**Document section**
• • •

17

There are variables in the shell like $0, $1, $2, $?, etc.

I tried to print the shell and environment variables using the following command:

set

But these variables were not in the list.

So basically these variables are not considered to be shell/environment variables, right? (even though to output them, you have to precede them with a $, like you do with shell/environment variables)

  • 3
    The positional parameters are not variables. You cannot export 3 to turn $3 into an environment variable. You cannot unset 3; and you cannot assign $3 a new value using 3=val. – Kaz Oct 26 '17 at 7:49
25

Variables are one of three distinct varieties of parameters in shell.

  1. A variable is a parameter whose name is a valid shell identifier; starts with _ or a letter, followed by zero or more letters, numbers or _.
  2. The positional parameters are the numbered parameters $1, $2, ...
  3. The special parameters all have single-character names, and aside from $0, they are all various punctuation characters.

set only displays the shell's variables.

A subset of the shell variables are the environment variables, whose values are either inherited from the environment when the shell starts up, or are created by setting the export attribute on a valid name.

  • 1
    Note that set displays all parameters in zsh (not $1, $2... but $*, $@) and the functions in bash and bosh. Some shells like ksh93 and older versions of dash output env vars that were not mapped to shell variables. (env 1=foo ksh -c set would print 1=foo) – Stéphane Chazelas Oct 26 '17 at 14:46
11

Environment Variables vs Positional Parameters

Before we begin discussing $INTEGER type of variables, we need to understand what they really are and how they differ from environment variables.Variables such as $INTEGER are called positional parameters. This is described in the POSIX (Portable Operating System Interface) standard, section 2.1 (emphasis mine):

  1. The shell executes a function (see Function Definition Command), built-in (see Special Built-In Utilities), executable file, or script, giving the names of the arguments as positional parameters numbered 1 to n, and the name of the command (or in the case of a function within a script, the name of the script) as the positional parameter numbered 0 (see Command Search and Execution).

By contrast, variables such as $HOME and $PATH are environment variables. Their definition is described in section 8 of the standard:

Environment variables defined in this chapter affect the operation of multiple utilities, functions, and applications. There are other environment variables that are of interest only to specific utilities. Environment variables that apply to a single utility only are defined as part of the utility description.

Notice their description. Positional parameters are meant to appear in front of a command, i.e. command positional_arg_1 positional_arg_2.... They are meant to be provided by user to tell command what specifically to do. When you do echo 'Hello' 'World', it will print out the Hello and World strings, because these are positional parameters to echo - the things you want echo to operate on. And echo is built such that it understands positional parameters as strings to be printed (unless they're one of the optional flags like -n ). If you do this with different command it might not understand what Hello and World is because perhaps it expects a number. Notice that positional parameters are not "inherited" - a child process does not know about positional parameters of the parent unless explicitly passed to the child process. Often you see positional parameters being passed with wrapper scripts - the ones that maybe check for already existing instance of a command or add additional positional parameters to the real command that will be called.

• • •

**Data section**
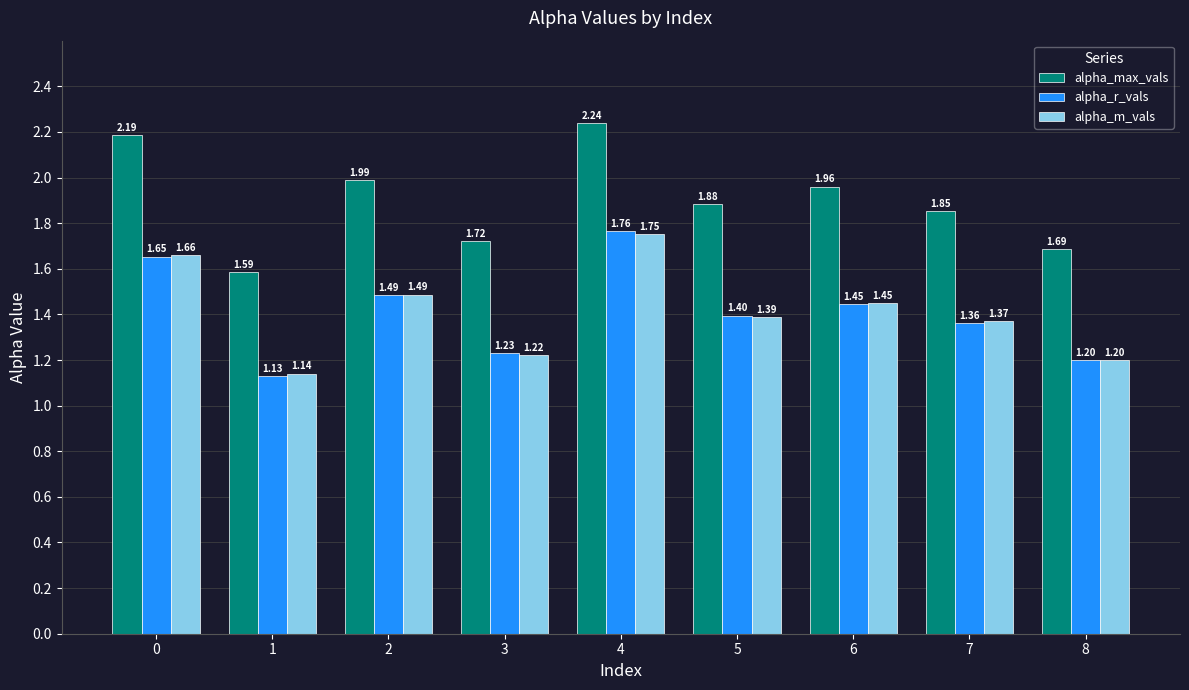

What is the value of the alpha_m_vals bar at the 4th from the left?

1.2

• • •

**Brief 1**
In the text about shell parameters, change "valid shell identifier" to "legal shell identifier" and give the passage again, starting with "1. A variable" and going on through "the shell's variables.".
**Brief 2**
Carry on the text about shell parameters from the point where it stops.
The listing has no connection to the text about shell parameters.

**Written answer 1**
1. A variable is a parameter whose name is a legal shell identifier; starts with _ or a letter, followed by zero or more letters, numbers or _.
  2. The positional parameters are the numbered parameters $1, $2, ...
  3. The special parameters all have single-character names, and aside from $0, they are all various punctuation characters.

set only displays the shell's variables.

**Written answer 2**
By contrast, environment variables are meant to affect multiple programs. They are environment variables, because they're set outside of the program itself (more on this below). Certain environment variables such as HOME or PATH have specific format, specific meaning, and they'll mean the same to each program. HOME variable will mean same to either external utility like /usr/bin/find or your shell ( and consequently to a script ) - it's the home directory of the username under which process runs. Notice that environmental variables can be used to account for specific command behavior, for instance UID environment variable can be used to check whether the script runs with root privileges or not and branch to specific actions accordingly. Environment variables are inheritable - child processes get copy of parent's environment. See also If processes inherit the parent's environment, why do we need export?

In short, the main distinction is that environment variables are set outside of the command and not meant to be varied (usually), while positional parameters are things that are meant to be processed by the command and they change.


Not just shell concepts

What I've noticed from comments is that you're mixing up terminal and shell, and would really recommend you read about real terminals that once upon a time were physical devices. Nowadays, the "terminal" that we're typically referring to, that window with black background and green text is actually software, a process. Terminal is a program that runs a shell, while shell is also a program but the one that reads what you type in to execute ( that is, if it is interactive shell; non-interactive shells are scripts and sh -c 'echo foo' types of invocations). More on shells here.

This is an important distinction, but also important to recognize that terminal is a program and therefore adheres to the same rules of environment and positional parameters. Your gnome-terminal when started will look at your SHELL environment variable, and spawn the appropriate default shell for you, unless you specify some other command with -e. Let's say I changed my default shell to ksh - gnome-terminal will then spawn ksh instead of bash. That's also an example of how environment is used by programs. If I explicitly tell gnome-terminal with -e to run specific shell - it will do it, but it won't be permanent. By contrast, environment is meant to be mostly unaltered (more on that later).

So as you can see, environment and positional variables are both properties of a process/command, not just shell. When it comes to shell scripts, they also follow the model that was set by C programming language. Take for instance the C main function which typically looks like

int main(int argc, char **argv)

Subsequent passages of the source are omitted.